Sometimes it takes a few albums for a band to acquire a cult following. Other times, their very first single sends them off to tour the entire planet. The first music video a band decides to shoot a music video for is a very important choice to make.
Unless one checks out a band because they somehow know them personally, or they're opening for a band they actually want to see, it is usually a music video-accompanied single that captures the attention of new listeners. Of course, the music is primarily the dealbreaker, but the way bands present themselves in music videos (which can include how they play, what they look like and even how well the video was directed) definitely plays a role in the brains of new listeners as they decide whether or not to keep listening. While some got it right on the first try and others are barely identifiable, here are some of our favorite bands' very first music videos from the 1990s or early 2000s. Feel old yet?
“A Box Full Of Sharp Objects” by the Used (2002)
The montage video sets a precedent for this list. However, the unique usage of rewinded footage (2:37) was definitely ahead of its time.
“I’m Just A Kid” by Simple Plan (2002)
How surprised are you that Simple Plan’s first music video was a high-school setting and included the guys all trying to impress one girl? And that they all end up getting rejected and embarrassingly hurt? And that Tony Hawk makes a cameo? Neither are we. Posi jumps in the high school gymnasium get extra pop-punk points.
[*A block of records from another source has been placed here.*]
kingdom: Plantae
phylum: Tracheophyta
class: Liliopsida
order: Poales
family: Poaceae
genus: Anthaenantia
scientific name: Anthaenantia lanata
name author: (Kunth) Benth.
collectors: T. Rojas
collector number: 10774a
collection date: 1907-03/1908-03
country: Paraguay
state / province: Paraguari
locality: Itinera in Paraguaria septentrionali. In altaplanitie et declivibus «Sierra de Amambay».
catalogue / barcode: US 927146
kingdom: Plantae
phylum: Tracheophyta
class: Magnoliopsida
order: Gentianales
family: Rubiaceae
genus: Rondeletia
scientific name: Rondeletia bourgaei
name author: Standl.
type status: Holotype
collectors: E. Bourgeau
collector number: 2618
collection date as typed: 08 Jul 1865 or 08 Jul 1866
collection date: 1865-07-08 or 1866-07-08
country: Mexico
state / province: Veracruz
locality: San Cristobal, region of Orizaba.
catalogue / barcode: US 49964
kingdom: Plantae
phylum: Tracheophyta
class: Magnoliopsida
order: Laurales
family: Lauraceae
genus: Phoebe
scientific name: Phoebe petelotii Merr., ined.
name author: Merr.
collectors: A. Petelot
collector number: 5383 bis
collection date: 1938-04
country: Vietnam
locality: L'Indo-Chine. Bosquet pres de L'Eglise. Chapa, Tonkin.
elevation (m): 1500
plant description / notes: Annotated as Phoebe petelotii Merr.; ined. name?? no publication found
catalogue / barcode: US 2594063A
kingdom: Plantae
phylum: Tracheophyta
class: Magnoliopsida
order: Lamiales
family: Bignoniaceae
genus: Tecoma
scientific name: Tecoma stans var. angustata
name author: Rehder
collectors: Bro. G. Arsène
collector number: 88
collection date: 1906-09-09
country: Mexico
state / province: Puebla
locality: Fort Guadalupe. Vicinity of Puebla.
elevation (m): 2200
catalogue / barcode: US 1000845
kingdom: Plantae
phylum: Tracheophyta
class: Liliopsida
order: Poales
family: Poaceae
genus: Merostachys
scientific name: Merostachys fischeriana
”Little Things” by Good Charlotte (2001)
Is there a pattern here? To be fair, GC beat SP to it. This song is a strong representation of the music scene as it is dedicated to “every kid who ever got picked last in gym class, every kid who never had a date to no school dance and everyone who’s ever been called a freak.”
”Vampires Will Never Hurt You” by My Chemical Romance (2002)
Much more heavy and raw than The Black Parade era, MCR’s first album was filled with dark goodies such as this one. Besides this epic song solidifying the association between the band and vampires, it also demonstrates their theatrical passion for dressing up, which stayed with them throughout the years.
”Makes No Difference” by Sum 41 (2000)
Another compilation montage; we can’t get enough of these. Those drum kit firework sparklers are badass! They certainly complement the synchronized onstage dancing. This video also makes us want to rob a pizza place with water guns. Looks like Sum 41 are the pioneers of the high-school-setting on this first music video list, unless we’re forgetting someone.
“Way Away” by Yellowcard (2003)
It certainly makes sense for the Jacksonville, Florida pop-punk quintet choose a song that describes their leap of rock star faith as their first music video. The song describes how it felt to move way away from home to Southern California to follow their dreams. The video shows singer/songwriter packing up his bags for the move while playing with the rest of the band in other shots.
”Longview” by Green Day (1994)
Green Day’s debut single describes the ultimate level of boredom. The lyrical allusions to smoking marijuana and masturbating until you get lonely captured the attention of many youths who seemed to understand where they’re coming from.
”If You C Jordan” by Something Corporate (2001)
No better way to embarrass your high school frenemy than to write a bitter anthem directly calling them out. The lyrics are not subtle in the slightest: We are basically walked through this entire part of Andrew McMahon’s high school career, with names, locations and the honest truth.